Recovery options

You can use recovery options to move forward in the event of abnormal job completions and to resolve any issues efficiently, minimizing downtime. This feature ensures smooth and efficient job runs, even in the event of unexpected interruptions.

When you create or update a job, you can specify the recovery options either to proceed further or stop in the event of a failure. This gives you a method to manage any incomplete tasks or processes that are left unresolved. You can rerun the same job or run another job to resolve the issue with the parent job. This flexibility helps in efficiently resolving any issues and minimizing downtime. The jobs run on workstations may stop abnormally due to various reasons. Sometimes it might be due to a technical glitch or may be due to the failure of any associated services. You can use the recovery option to progress further if any jobs are finished abnormally.

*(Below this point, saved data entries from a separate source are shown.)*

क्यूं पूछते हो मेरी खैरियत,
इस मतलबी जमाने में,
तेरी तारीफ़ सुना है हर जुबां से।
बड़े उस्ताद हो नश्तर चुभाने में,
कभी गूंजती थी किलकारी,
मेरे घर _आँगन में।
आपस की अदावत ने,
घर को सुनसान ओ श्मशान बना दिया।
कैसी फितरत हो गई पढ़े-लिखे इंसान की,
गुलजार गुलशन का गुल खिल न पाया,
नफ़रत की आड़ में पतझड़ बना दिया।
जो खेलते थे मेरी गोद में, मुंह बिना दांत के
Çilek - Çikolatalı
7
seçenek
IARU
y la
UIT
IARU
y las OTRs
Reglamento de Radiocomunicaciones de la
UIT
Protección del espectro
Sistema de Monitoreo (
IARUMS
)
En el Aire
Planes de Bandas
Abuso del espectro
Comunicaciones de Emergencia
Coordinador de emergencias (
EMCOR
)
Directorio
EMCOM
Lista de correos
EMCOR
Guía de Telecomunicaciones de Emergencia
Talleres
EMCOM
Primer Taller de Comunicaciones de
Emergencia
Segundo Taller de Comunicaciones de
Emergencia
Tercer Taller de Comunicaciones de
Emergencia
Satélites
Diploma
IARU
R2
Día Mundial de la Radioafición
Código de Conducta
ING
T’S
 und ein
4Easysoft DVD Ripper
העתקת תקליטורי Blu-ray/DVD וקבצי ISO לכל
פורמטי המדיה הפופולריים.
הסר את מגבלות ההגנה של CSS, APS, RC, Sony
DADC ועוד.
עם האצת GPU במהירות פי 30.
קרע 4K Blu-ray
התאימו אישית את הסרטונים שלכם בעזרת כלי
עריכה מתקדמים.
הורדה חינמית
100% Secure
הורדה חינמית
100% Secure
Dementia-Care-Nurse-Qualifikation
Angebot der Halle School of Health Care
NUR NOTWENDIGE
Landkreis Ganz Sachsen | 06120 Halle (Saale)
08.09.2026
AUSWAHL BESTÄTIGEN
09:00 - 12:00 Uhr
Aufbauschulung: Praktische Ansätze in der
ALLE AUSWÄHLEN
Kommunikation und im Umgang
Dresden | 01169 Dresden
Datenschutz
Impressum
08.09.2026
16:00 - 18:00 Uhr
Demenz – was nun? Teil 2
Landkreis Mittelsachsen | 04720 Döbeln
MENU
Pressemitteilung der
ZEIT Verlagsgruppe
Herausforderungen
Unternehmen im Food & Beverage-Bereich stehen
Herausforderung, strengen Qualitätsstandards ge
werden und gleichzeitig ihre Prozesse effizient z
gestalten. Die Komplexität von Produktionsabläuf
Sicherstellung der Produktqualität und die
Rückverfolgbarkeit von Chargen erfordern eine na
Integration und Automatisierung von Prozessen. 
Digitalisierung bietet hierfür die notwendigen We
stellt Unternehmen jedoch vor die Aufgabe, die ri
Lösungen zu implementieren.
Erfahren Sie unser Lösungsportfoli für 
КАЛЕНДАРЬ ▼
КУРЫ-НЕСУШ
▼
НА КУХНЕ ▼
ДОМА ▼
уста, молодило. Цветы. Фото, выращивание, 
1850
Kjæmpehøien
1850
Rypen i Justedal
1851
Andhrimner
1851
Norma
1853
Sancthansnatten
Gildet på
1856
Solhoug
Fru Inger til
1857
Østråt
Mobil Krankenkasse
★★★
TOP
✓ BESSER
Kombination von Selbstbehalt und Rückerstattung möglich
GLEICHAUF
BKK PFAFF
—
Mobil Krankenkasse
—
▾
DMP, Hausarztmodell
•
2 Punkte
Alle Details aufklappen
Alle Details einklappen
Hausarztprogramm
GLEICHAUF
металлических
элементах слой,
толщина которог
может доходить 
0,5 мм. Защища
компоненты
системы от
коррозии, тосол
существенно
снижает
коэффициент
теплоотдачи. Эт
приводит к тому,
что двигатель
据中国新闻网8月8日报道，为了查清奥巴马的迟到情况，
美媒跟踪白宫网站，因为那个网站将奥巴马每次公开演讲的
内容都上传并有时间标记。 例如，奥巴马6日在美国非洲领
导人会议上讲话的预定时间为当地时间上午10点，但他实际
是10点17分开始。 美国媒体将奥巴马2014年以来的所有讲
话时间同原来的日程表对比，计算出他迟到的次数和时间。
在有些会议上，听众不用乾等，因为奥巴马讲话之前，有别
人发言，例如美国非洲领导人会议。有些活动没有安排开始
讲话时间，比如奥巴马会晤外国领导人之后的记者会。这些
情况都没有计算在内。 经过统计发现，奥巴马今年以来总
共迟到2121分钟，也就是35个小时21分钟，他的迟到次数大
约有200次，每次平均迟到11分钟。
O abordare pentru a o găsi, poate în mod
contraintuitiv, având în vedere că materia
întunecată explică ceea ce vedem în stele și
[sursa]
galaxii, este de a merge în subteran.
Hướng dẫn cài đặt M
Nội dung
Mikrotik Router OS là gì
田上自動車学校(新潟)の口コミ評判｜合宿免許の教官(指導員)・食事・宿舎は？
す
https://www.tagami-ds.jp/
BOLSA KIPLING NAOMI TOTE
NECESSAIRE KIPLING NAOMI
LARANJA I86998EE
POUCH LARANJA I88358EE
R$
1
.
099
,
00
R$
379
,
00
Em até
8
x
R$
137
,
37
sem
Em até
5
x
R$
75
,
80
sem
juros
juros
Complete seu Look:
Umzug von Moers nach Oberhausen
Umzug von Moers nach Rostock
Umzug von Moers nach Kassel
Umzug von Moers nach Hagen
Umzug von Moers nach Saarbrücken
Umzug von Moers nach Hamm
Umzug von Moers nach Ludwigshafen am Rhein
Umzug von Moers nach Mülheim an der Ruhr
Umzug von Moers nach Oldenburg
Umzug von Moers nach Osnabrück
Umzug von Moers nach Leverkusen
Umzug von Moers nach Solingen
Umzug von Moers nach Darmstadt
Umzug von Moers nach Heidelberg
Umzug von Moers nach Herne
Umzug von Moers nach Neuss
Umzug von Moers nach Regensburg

Syntax and command line options

You can edit the job definition file as follows to add recovery options:

recovery 
[stop | 
continue |
rerun [same_workstation][repeatevery hhmm][for number attempts]]
[after [[folder/]workstation#][folder/]jobname]

Stop: You can add this option to stop the job stream from proceeding further if the job ends abnormally.

Continue: You can add this option to continue with the successor job, if the predecessor fails.

Rerun

Add this option to rerun the same job or another job to resolve the issue if the job fails. You can also customize the rerun option with the following parameters to run specific scenarios.

same workstation: If you add this option, the job runs on the same workstation where it was run earlier.

repeat every (hhmm): You can specify the time interval between each rerun in the hhmm format.

number of attempts: You can specify the number of times you want to rerun the job. If you do not specify any value, the job reruns once.

after [[folder/]workstation#][folder/]jobname: You can specify the recovery job. The recovery job can be any job definition in the database. The recovery job can also be a job that is used to fix the issue of the successor job. If you want to use a job definition that is stored in a remote workstation, specify the workstation with or without the folder name.

Different scenarios with recovery options

If the job fails you can use the recovery options to run different scenarios. The following criteria and table explains how the jobs are run when the recovery options are added in the job definition.

The CRIC job stream contains two jobs, JOB A and JOB B. The JOB B is internally dependent on JOB A and does not start if JOB A fails. The recovery job for JOB A is recoveryjob.


Recovery job	Stop	continue	rerun
No	If `JOB A` ends in `ABEND` status, then `JOB B` is not started at all. You can use the confirm command to change the status of `JOB A` to `SUCC`, to initiate `JOB B`.	After `JOB A` reaches any one of its final states (`SUCC`, `FAIL`, `ABEND`, or `SUPPR`), `JOB B` starts. Important: If there is a conditional dependency (See Dependency keywords) between `JOB A` and `JOB B`, then it must be satisfied to start `JOB B`.	If `JOB A` ends in `ABEND` status, it triggers a rerun. If it succeeds then `JOB B` starts. If the rerun fails, then `JOB A` is run again until it reaches a successful state. The process continues until the value specified in the number of attempts is reached. If no value is specified for number of attempts, then the job is rerun only once. You can use the confirm command to change the status of `JOB A` to `SUCC`, to initiate `JOB B`.
Yes	If `JOB A` ends in `ABEND` status, then the `recoveryjob` is initiated. If the `recoveryjob` is successful then `JOB B` runs. If the `recoveryjob` fails, the process is stopped.	If `JOB A` ends in `ABEND` status, the `recoveryjob` is run and `JOB B` starts, unless the `recoveryjob` ends in `FAIL` status, in which case the process stops and `JOB B` does not run.	If `JOB A` ends abnormally, it triggers the `recoveryjob`. If it ends successfully `JOB A` runs again. Note: The recovery job does not show in the Orchestration Monitor, as only the last instance of a job is displayed. Check in Run instances for information about the recovery job. If `JOB A` fails after a successful run of `recoveryjob`, the process is repeated and continues until the value specified in the number of attempts is reached. If no value is specified for number of attempts, the job reruns only once. If the `recoveryjob` fails, then `JOB A` is not initiated and the process is stopped.